Running time: 96 minutes. Rated R (bloody violence, language, some sexual material and drug use). In select theaters April 16; On demand April 20.

Don’t be fooled by the name Morgan Freeman.

The 83-year-actor appears alongside Ruby Rose in the new action movie “Vanquish.” But the Oscar winner can’t lift this heinous material by director and co-writer George Gallo. Popeye couldn’t hoist it up post-spinach.

The exhausting film is about a former drug runner for the Russians named Victoria, played by model and so-so actress Rose. During one bloody night, crime boss Damon (Freeman) forces the reformed mercenary to murder and rob a slew of gangsters in exchange for her daughter’s safety. He keeps the little girl hostage.

Throughout the eternal spree, Damon gives Victoria instructions via a Bluetooth headset from a dimly lit den he almost never leaves. He makes helpful comments such as “Wow,” “Oh, s–t” and “Stay awake.” “Vanquish” might be Freeman’s easiest role ever — and, yes, I am aware he played a voice in “The Lego Movie.”

What is the ultimate goal of this orgy of violence? Your guess is as good as mine. Similarly vague is the setting. Rose is Australian, but the mystifying town she’s in is populated by Southern yokel criminals, German thugs and French sleazeballs. Welcome to Deutsch-lanta-ance!

Each illicit location she’s sent to — there are five and you count them down in hopes it’ll speed things up — is proudly nondescript and always tinted blue or green. There’s a cavernous German-speaking nightclub with just two patrons, and a drug lord’s headquarters that belongs in a Peoria cul-de-sac. 

The scene in that forgettable house does offer a good lifestyle tip, though. After a bad guy roofies Victoria, she wakes herself up by doing a line of coke off the coffee table.

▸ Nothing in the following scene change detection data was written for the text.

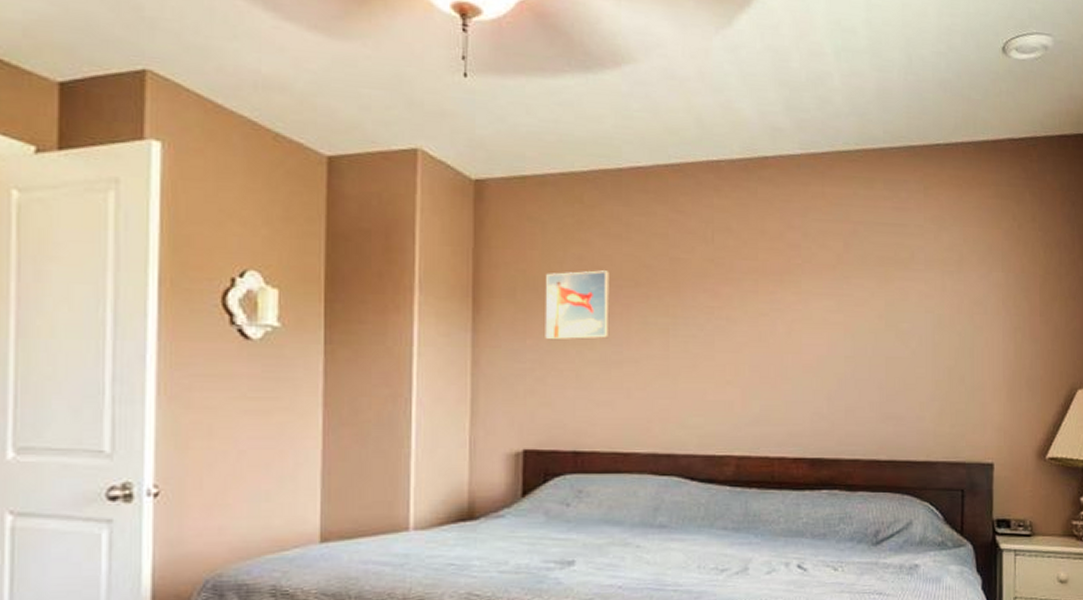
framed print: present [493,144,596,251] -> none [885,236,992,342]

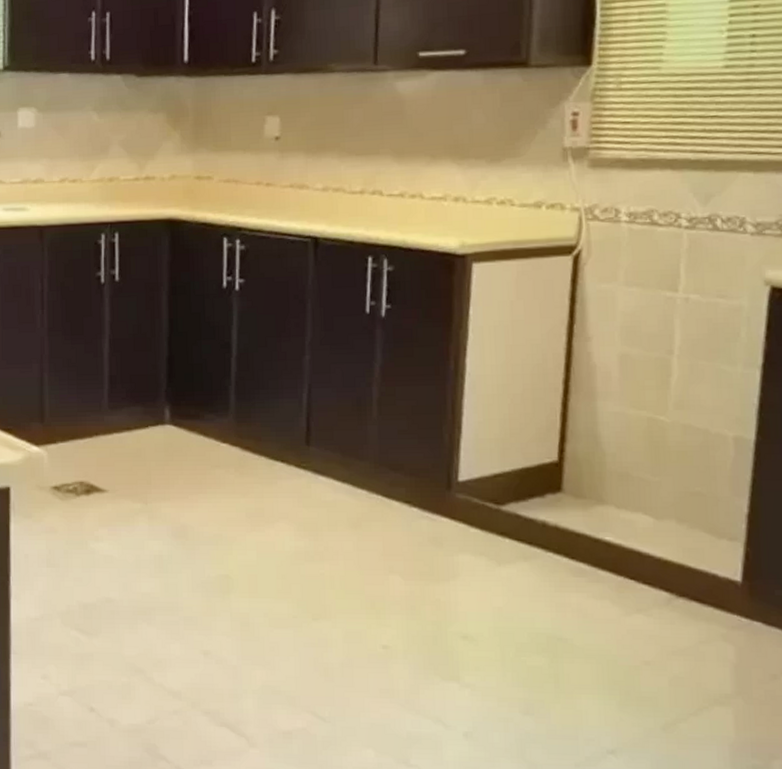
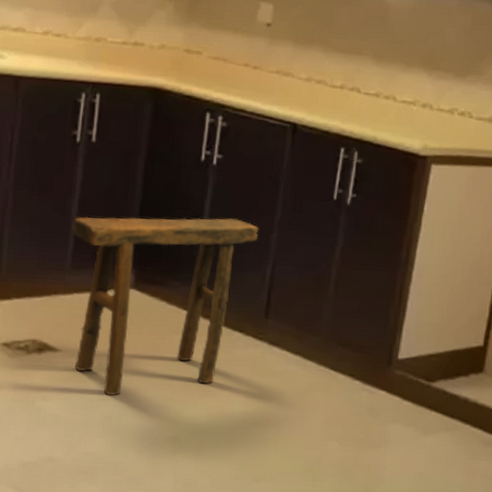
stool: none [106,344,290,535] -> present [72,216,259,396]

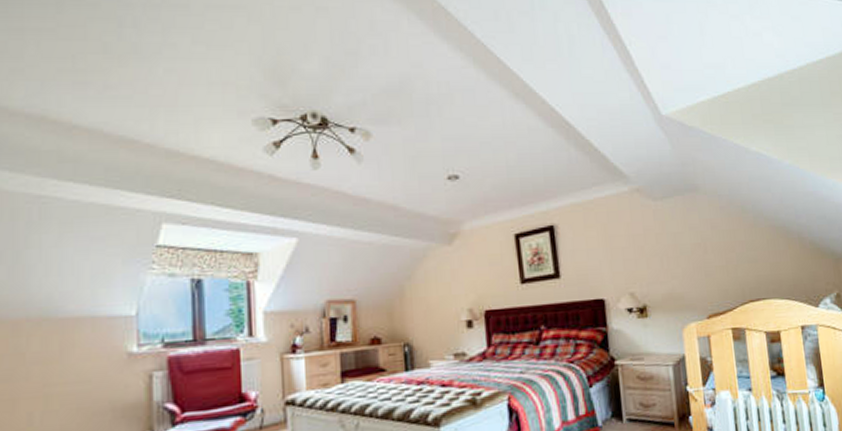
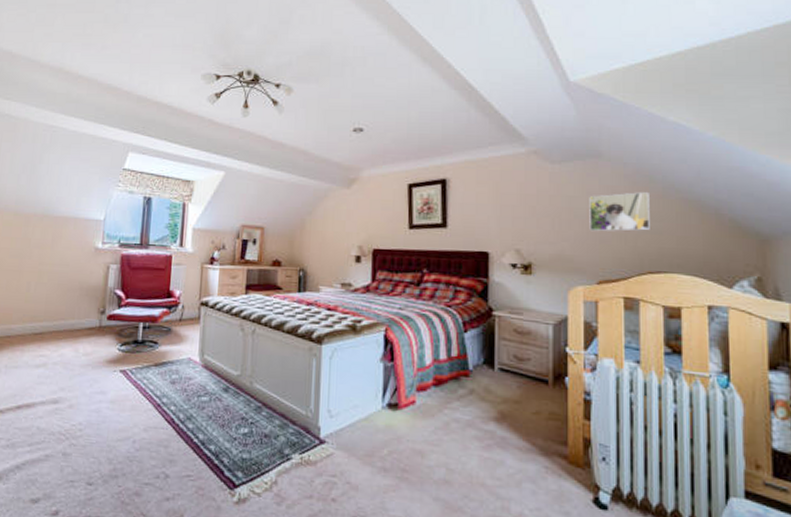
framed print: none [691,223,747,267] -> present [589,192,650,232]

Remember that, kids.

There’s nothing inherently wrong with films that are little more than compilations of violent sequences. The “John Wick” series is exactly that, with a bit of backstory thrown in for an occasional breather. But the exquisite action of “John Wick” is like watching a ballet … if in “Swan Lake” everybody was brutally killed.

In “Vanquish,” Victoria is a simple sharpshooter who slides her motorcycle under a semi-truck once — a move we’ve seen countless times on-screen. The fighting is unsatisfying, and renders the film a failure.

Early in the film Damon goes to confession and says, “Bless me father for I have sinned.” Indeed. Say 10 “Hail, Marys,” Morgan.